Seriously, start with a blank page and ask yourself what we actually desire in a school system? This would be a good start of course:

The country that came top of the Unicef report and did consistently well in the international league tables was...

Yes, all in favour of that, being one of the best in the world means that you're at least doing things better than many, perhaps as well as it can actually be done.

But what it really means is that parents don't snare themselves in mortgages to get into catchment areas they can't afford, or pay expensive school fees or face the humiliation of having to rediscover a lapsed faith.

Yes, that sounds like something to be desired as well: not having to face financial ruin simply to educate the ankle-biters would appeal to most.

There is choice though, and ... children are in the upper quartile of the international tables, which might help explain why the ... is rated as the best place for a child to grow up in the developed world.

Oh, my, yes, that does sound like a good idea. So, how is this done then? What's the magic secret here? Clearly it's going to cost a fortune, yes?

If we want better schools for our children we need to spend more money, don't we? Well actually, no.(....) The surprising answer is that their results have nothing to do with money – in fact, they're spending quite a lot less than we are.

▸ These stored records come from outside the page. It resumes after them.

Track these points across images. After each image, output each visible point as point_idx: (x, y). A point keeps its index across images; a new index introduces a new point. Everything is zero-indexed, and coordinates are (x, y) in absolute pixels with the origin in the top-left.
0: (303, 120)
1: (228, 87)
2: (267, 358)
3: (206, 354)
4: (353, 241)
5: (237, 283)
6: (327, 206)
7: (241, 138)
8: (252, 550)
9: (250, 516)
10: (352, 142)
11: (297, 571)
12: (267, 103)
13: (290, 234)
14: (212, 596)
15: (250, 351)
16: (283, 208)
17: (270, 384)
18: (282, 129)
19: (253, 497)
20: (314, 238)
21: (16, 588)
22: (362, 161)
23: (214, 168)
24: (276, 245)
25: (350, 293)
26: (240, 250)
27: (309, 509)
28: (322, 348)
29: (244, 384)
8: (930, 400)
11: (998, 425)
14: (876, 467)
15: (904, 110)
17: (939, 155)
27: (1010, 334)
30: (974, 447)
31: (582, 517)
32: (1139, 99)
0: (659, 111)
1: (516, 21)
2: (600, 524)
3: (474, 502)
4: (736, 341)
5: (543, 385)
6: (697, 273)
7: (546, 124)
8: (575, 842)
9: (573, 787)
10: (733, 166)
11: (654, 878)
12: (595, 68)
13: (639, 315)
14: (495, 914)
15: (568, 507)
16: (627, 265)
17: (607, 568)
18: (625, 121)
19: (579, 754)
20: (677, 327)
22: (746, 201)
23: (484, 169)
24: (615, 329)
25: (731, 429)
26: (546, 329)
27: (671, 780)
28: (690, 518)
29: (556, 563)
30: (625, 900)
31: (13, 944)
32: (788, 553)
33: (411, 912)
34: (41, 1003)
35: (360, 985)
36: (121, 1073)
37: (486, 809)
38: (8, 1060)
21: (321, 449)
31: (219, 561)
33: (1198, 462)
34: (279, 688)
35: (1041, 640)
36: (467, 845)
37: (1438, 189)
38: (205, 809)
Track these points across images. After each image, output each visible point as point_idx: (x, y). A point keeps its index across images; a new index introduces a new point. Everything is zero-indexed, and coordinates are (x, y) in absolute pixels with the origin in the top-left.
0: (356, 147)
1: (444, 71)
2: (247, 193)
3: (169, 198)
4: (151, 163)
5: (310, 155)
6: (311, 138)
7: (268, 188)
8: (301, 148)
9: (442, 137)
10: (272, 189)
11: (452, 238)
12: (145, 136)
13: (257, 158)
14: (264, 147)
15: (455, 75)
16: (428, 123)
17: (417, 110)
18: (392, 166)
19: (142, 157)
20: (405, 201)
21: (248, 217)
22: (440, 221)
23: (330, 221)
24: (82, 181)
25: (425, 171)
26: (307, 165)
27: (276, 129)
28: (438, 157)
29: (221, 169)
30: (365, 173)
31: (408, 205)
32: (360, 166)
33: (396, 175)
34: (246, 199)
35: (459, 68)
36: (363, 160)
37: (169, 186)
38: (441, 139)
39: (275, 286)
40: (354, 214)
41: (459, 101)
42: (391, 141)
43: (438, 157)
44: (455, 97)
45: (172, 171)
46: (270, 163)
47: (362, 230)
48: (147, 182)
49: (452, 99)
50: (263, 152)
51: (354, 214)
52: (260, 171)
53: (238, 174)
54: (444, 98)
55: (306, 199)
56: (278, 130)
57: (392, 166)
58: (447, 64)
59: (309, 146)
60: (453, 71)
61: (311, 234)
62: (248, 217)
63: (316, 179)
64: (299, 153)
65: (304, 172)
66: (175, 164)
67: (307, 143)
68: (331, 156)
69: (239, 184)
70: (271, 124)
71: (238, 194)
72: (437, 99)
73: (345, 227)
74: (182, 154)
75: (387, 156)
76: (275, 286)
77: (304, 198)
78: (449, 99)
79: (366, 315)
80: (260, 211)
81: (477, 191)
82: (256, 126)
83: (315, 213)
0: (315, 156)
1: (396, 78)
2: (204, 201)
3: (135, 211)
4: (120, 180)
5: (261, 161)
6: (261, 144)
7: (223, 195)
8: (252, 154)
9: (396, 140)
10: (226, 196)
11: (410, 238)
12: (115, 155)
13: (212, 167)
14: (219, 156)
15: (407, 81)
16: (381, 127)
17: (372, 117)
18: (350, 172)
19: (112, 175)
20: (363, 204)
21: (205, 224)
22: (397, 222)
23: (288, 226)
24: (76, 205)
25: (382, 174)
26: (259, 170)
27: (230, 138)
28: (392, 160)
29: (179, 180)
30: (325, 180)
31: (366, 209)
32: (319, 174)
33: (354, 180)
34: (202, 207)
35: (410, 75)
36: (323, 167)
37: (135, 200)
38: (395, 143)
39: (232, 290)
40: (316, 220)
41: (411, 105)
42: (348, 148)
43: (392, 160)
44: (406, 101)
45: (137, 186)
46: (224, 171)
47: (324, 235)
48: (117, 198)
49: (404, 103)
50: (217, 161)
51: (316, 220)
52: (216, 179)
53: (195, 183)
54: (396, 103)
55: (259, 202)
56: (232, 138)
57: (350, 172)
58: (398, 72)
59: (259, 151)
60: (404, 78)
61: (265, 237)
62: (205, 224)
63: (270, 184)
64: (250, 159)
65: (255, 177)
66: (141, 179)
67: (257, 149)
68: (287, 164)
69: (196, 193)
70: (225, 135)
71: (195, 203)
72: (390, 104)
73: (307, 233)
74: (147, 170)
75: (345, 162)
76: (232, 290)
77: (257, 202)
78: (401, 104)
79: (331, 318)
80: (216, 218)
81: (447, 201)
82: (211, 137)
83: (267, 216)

Really? Better schools, better education, the best place in the world to grow up, and it costs less money? Where? How?

They can choose whichever school will suit their child best. Not all parents make an active choice but enough do to influence the standard of schools everywhere. All this is based on the fact that parental choice in education is a part of the Dutch constitution. It assumes that one size does not fit all.

Yes, it's Holland, the Netherlands. The how is that they have a variation of the voucher system that we argue for here at the ASI. The parents choose the school, any one of them that they wish subject to minimal licencing requirements and the government pays the bills. Yes, top up fees are allowed, parents making that decision for themselves as well. We might also note that the Netherlands is a great deal more egalitarian than the UK and I wouldn't be surprised to find out that it has greater social mobility as well (for those who worry about such things).

Engineers have a saying that you can have "better, faster, cheaper, pick any two" for you can't have all three. But it appears that we run our current education system so appallingly badly that we can indeed make it better, fairer and cheaper.

So why is there anyone at all who opposes such voucher systems?